I haven’t previously seen the exploitation of the notorious 1m extra height permitted when any cross-section of 8m or more has a slope of 2.5 degrees. Note that the difference in height of 2.5 degree slope over 8m is only 35cm. Permitting an extra 1m seems gratuitous. I’m sure it was deliberate on the part of our decision-makers when they changed the Scheme unilaterally.
There is another notorious rort that developers and Council are guilty of, and that’s the reckless disregard they have concerning balconies projecting into building setbacks. Balconies aren’t “minor”. They cast shadows, they expand the visual bulk of a building, and if they have a 1.7m high screen or solid ends, they dominate the facade. Some of Council’s decisions are so appalling, so truly shocking, so blatantly in violation of the Scheme, that you have to wonder just what their motivation is. It’s made all the worse by the noxious Planning and Environment Act, under which Council cannot be compelled to give reasons for its decisions to us mere mortals. Pathetic.

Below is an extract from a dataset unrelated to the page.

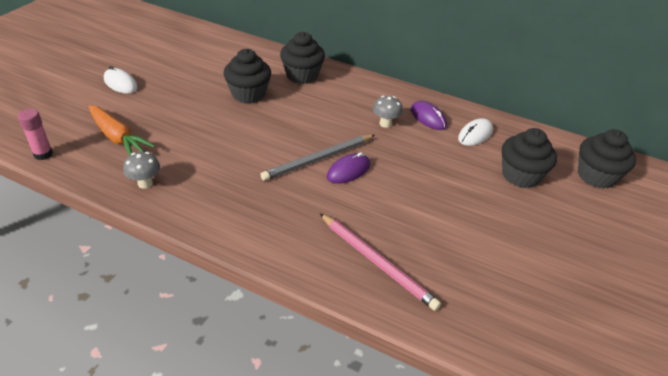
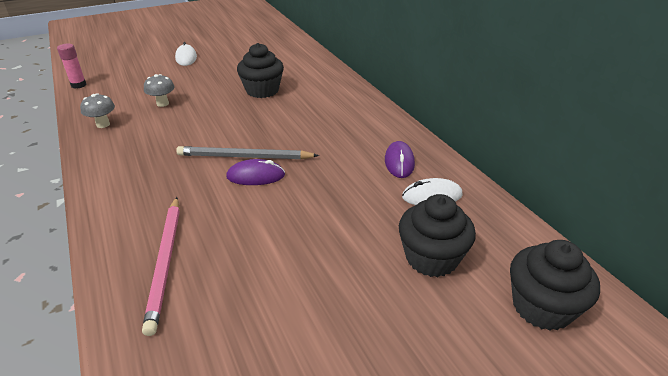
camera: 40 degrees right, 5 degrees down
(118, 137) = (133, 90): orange carrot -> none
(302, 75) = (326, 90): black cupcake -> none
(385, 124) = (347, 151): grey mushroom -> grey mushroom (162, 103)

February 22, 2015 at 10:07 AM
Good stuff Reprobate. Proposing a 9 metre setback sounds wonderful but hasn’t got a hope in hell. This is acknowledged in the vcat reports by a sentence like this – The Tribunal held that due to the site’s location within a Housing Diversity Area, where change is to be expected, justification for greater rear boundary setbacks than what is required are not warranted.
Knowing this from previous experience at vcat the bullshit game is still on. Makes councillors feel better when they accept the report and the developer still gets what he wants. Smoke and mirrors all the time.